Task description:
Output the stretch of material from the line containing "How many bars are there in each group?" through the line containing "Altitude (normalized %)", both included, reproducing every line in it without changes. Leave the pictures out of your answer.
════
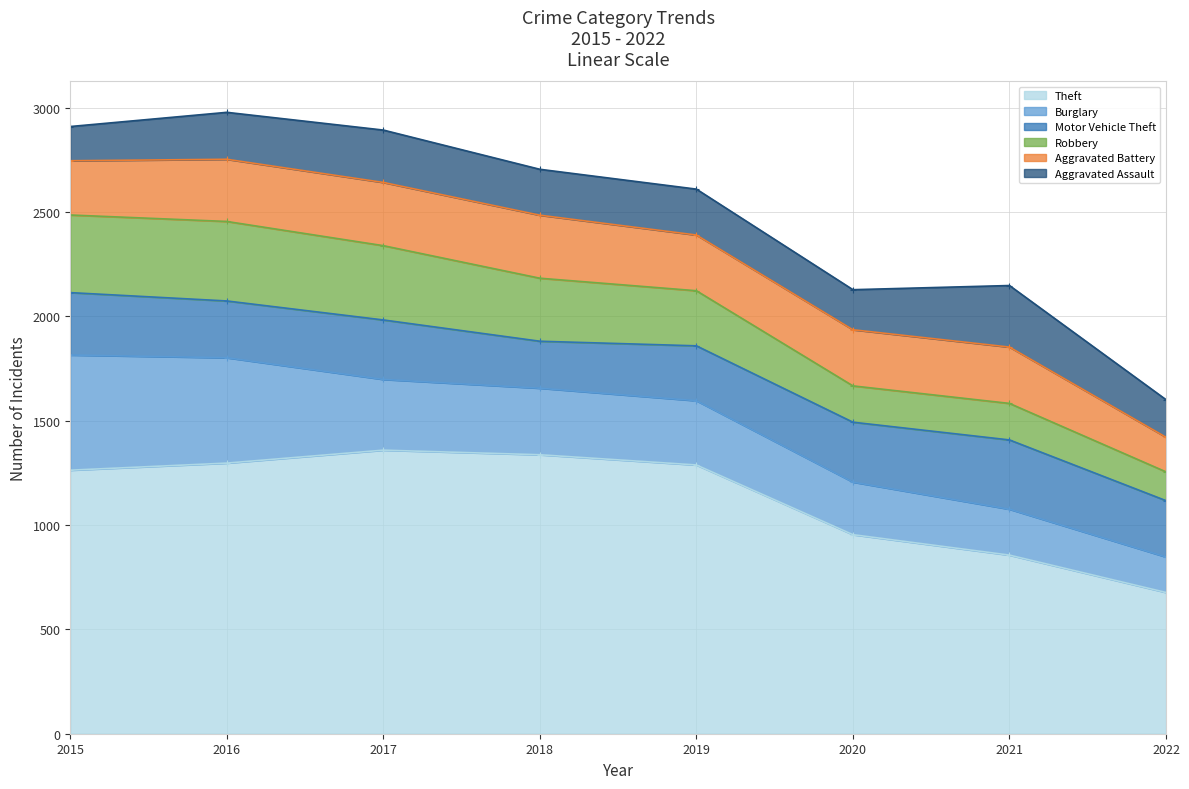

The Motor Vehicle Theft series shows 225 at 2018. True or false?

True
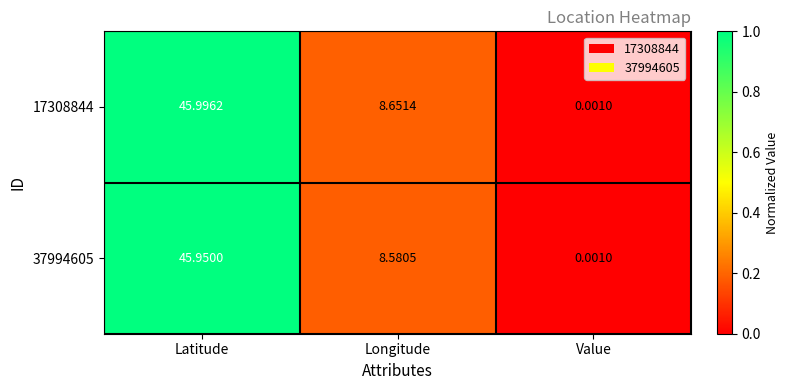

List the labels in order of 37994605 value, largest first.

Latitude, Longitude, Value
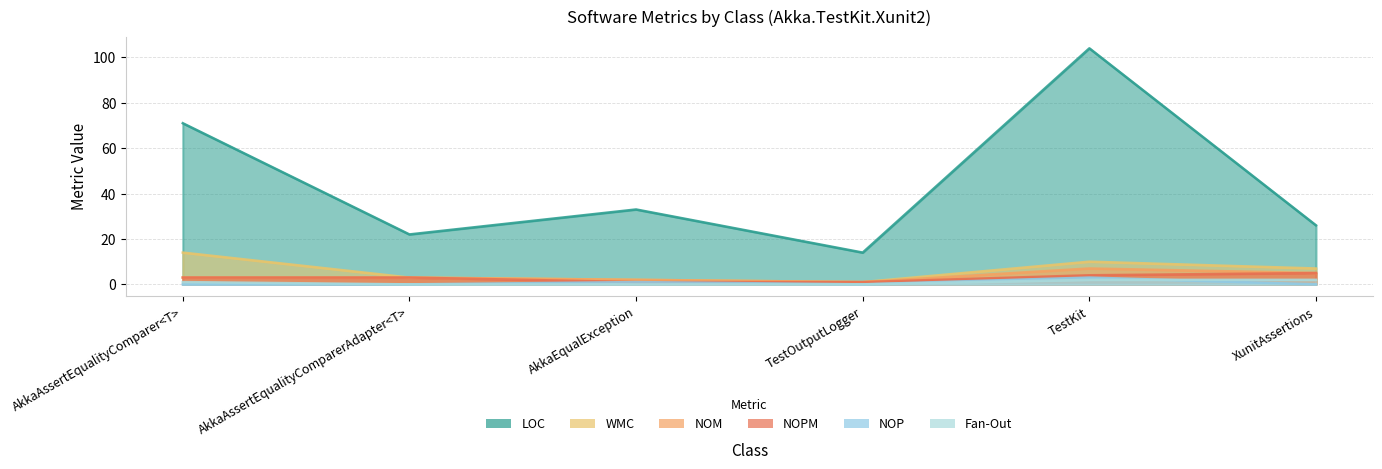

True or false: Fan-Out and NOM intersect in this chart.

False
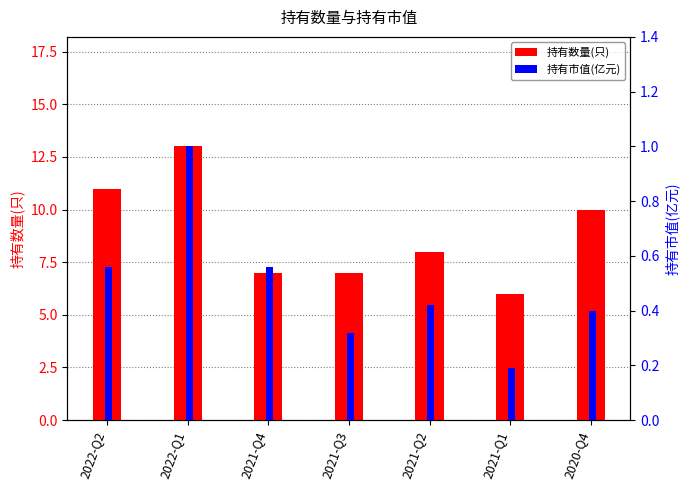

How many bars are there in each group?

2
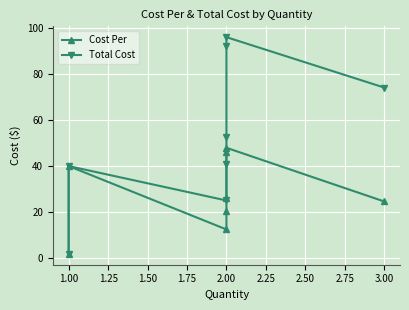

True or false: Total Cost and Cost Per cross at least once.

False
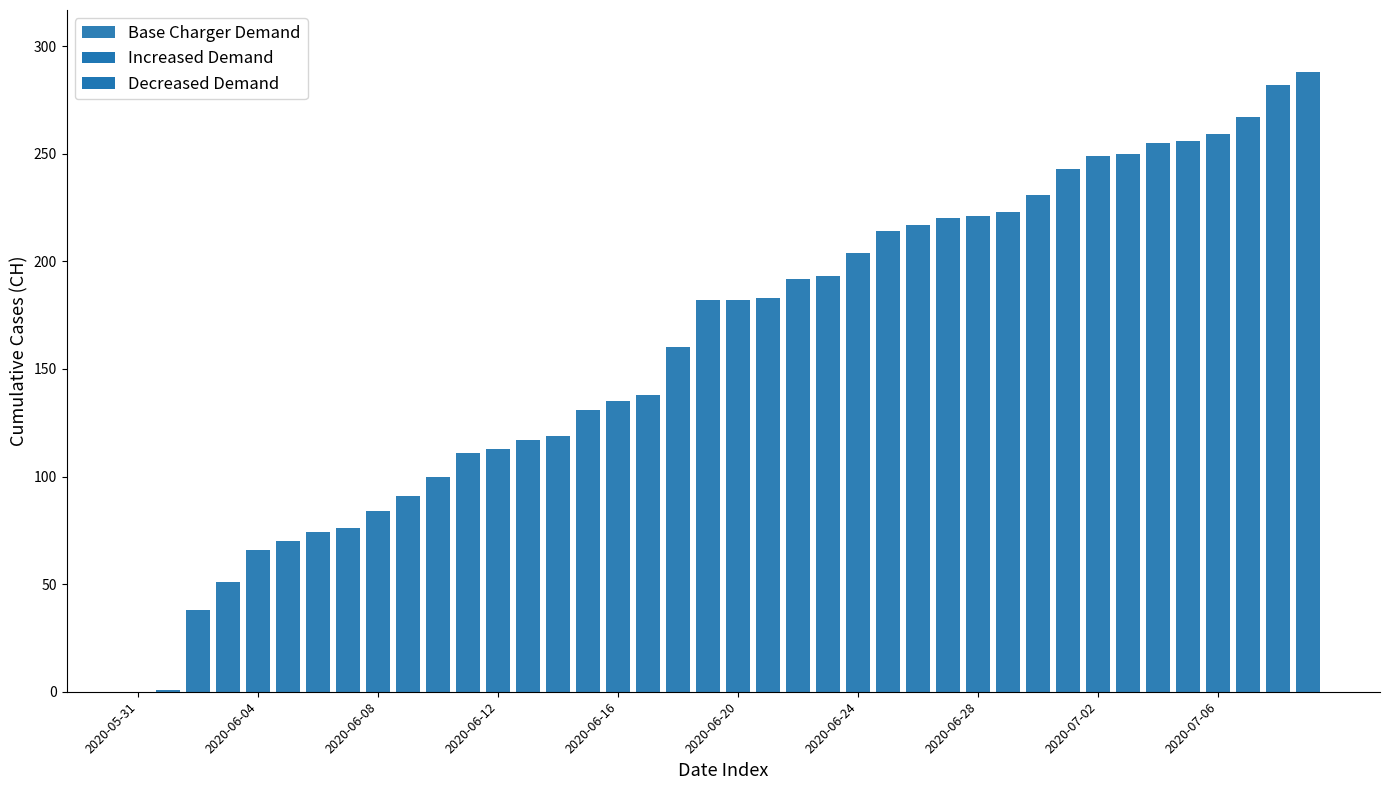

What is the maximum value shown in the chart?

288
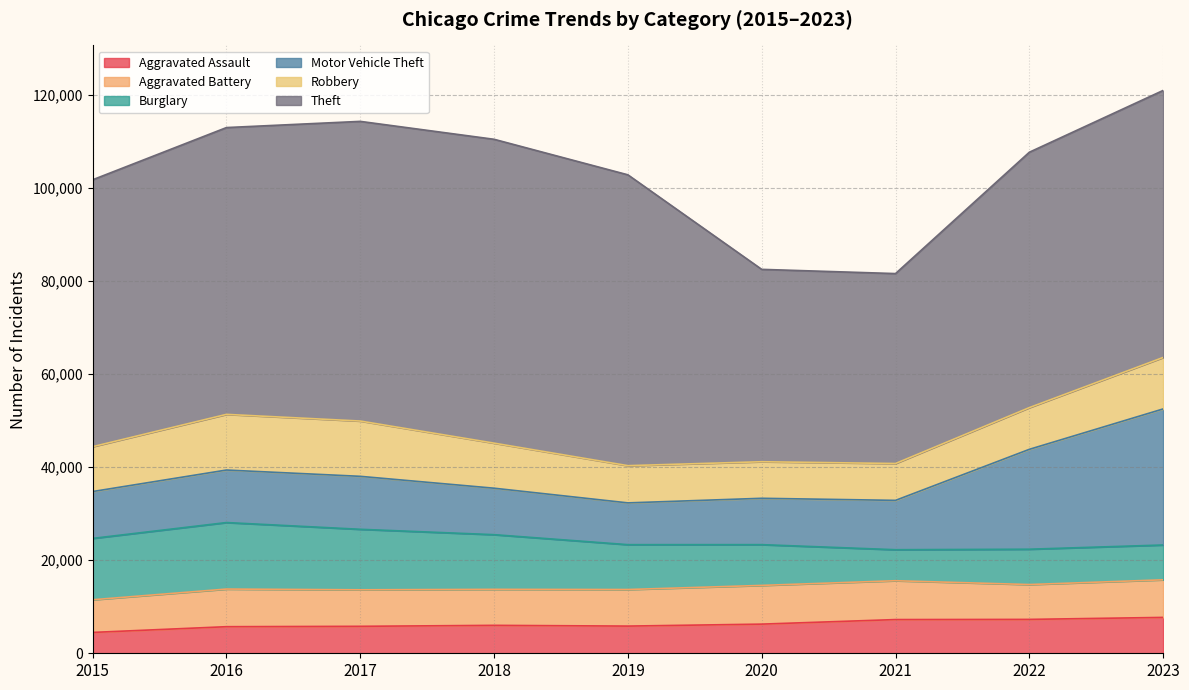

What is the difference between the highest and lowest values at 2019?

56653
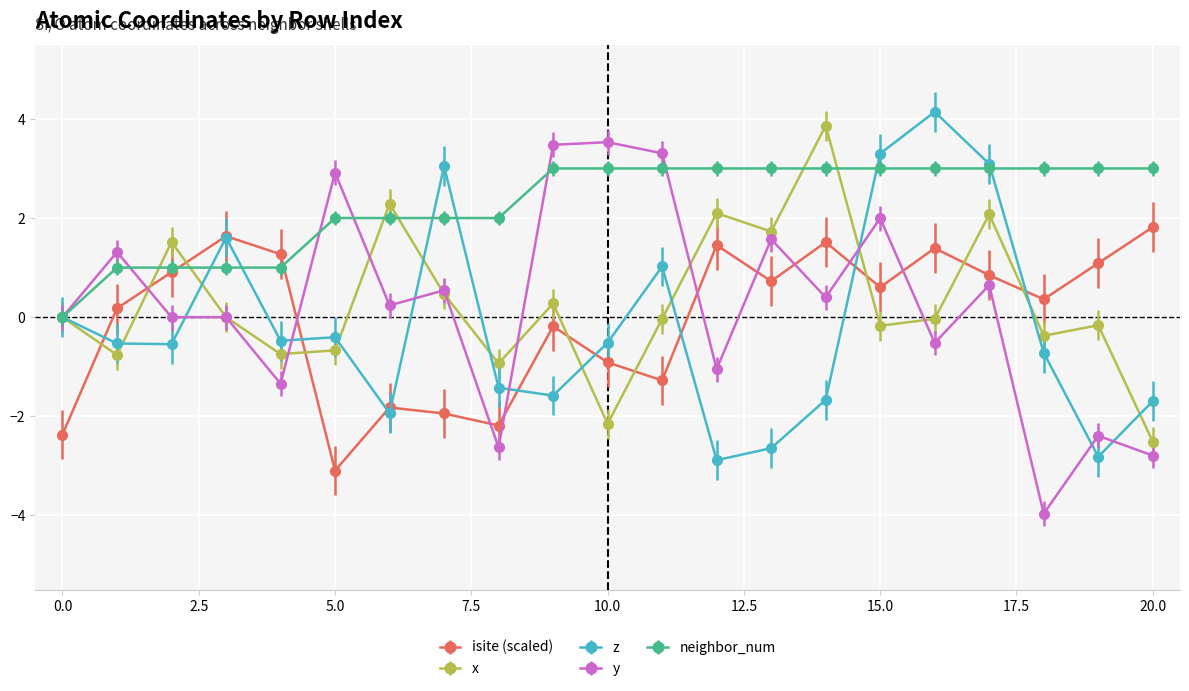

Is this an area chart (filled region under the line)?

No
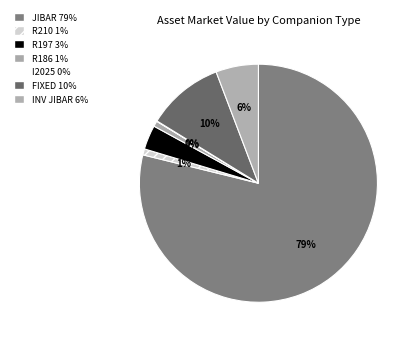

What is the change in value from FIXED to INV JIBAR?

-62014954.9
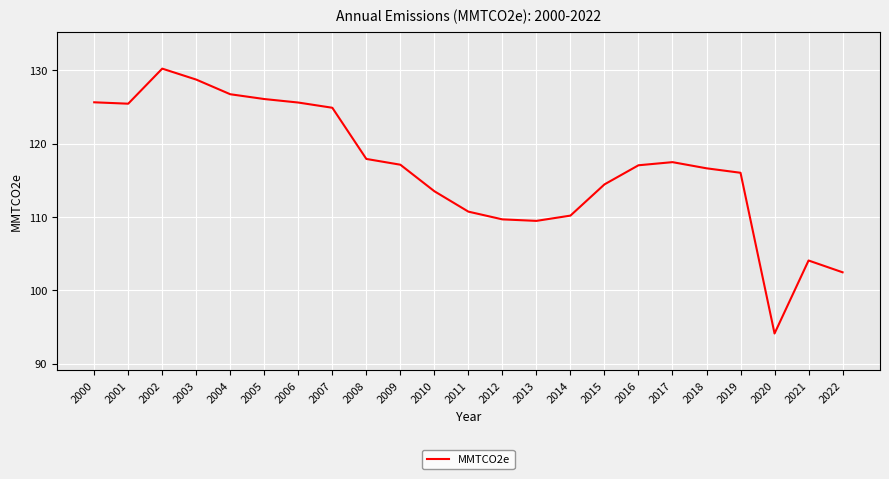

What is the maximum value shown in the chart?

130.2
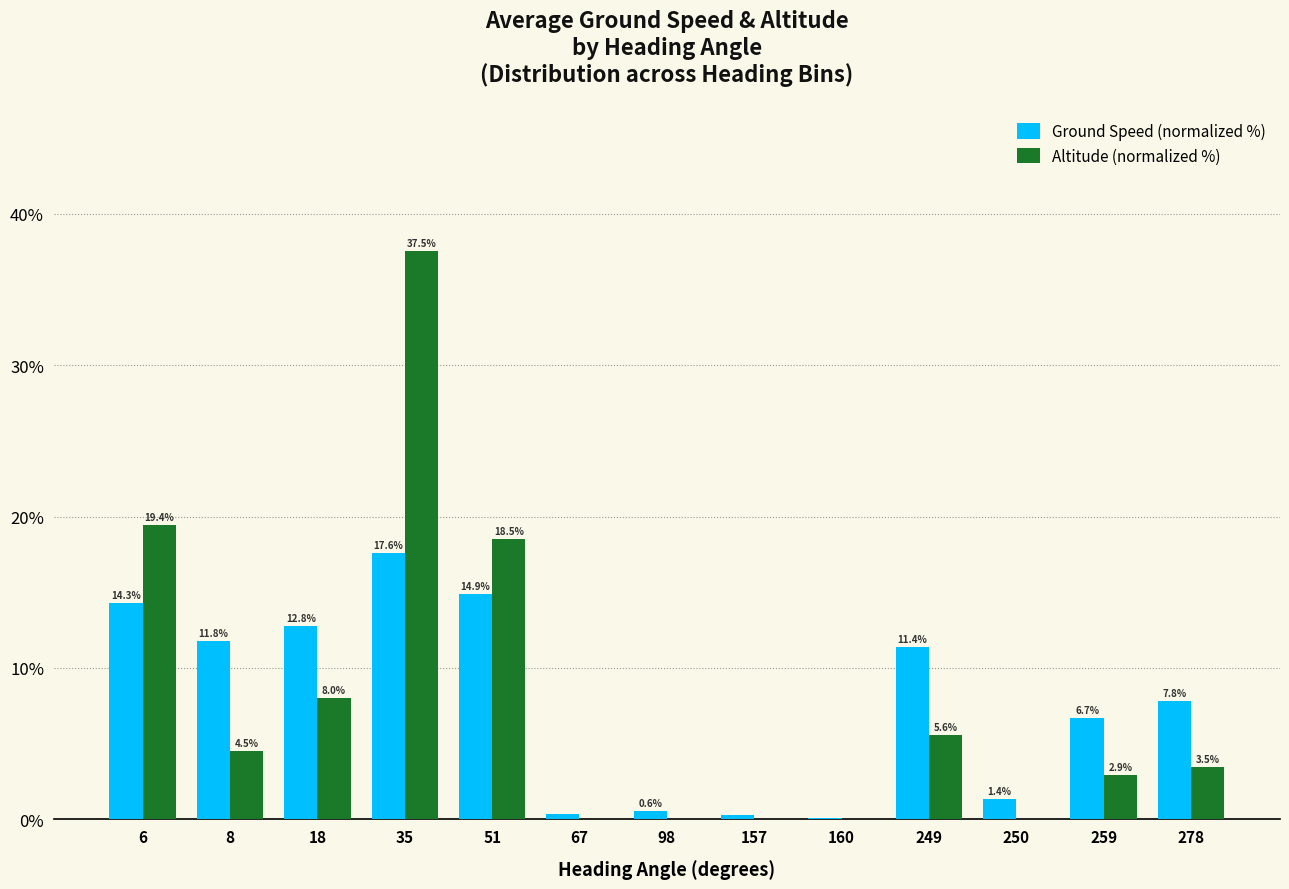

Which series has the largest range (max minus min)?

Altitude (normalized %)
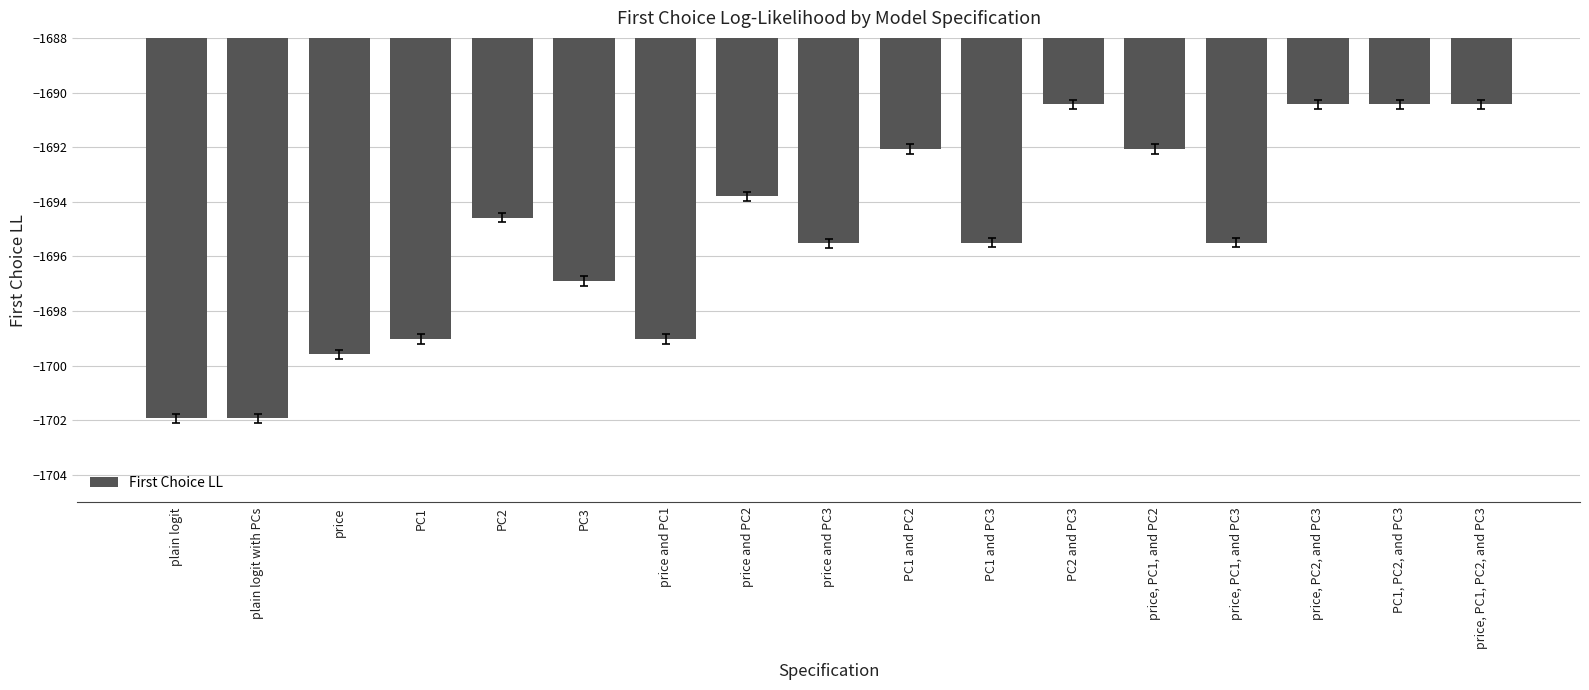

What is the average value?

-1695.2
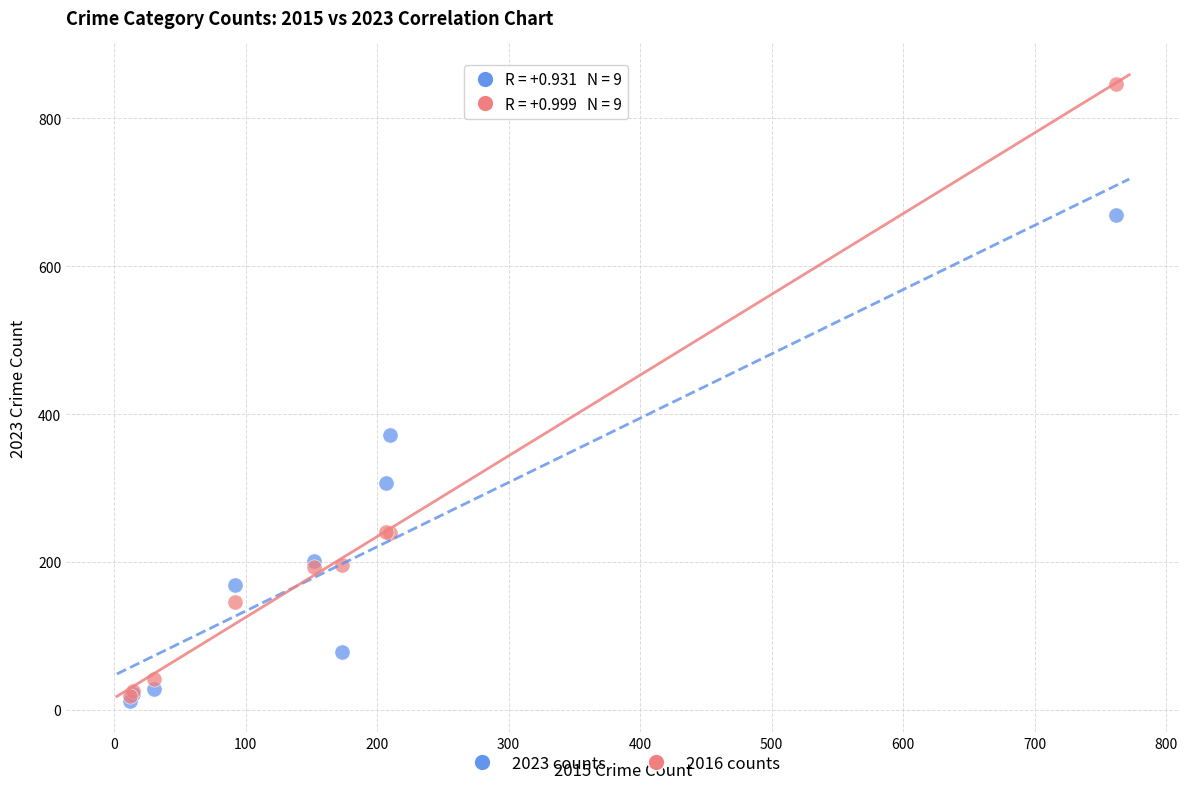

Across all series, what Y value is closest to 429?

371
════
Response to this exercise:
How many bars are there in each group?

2

True or false: Total Cost and Cost Per cross at least once.

False

What is the maximum value shown in the chart?

288

What is the difference between the highest and lowest values at 2019?

56653

Is this an area chart (filled region under the line)?

No

What is the change in value from FIXED to INV JIBAR?

-62014954.9

What is the maximum value shown in the chart?

130.2

Which series has the largest range (max minus min)?

Altitude (normalized %)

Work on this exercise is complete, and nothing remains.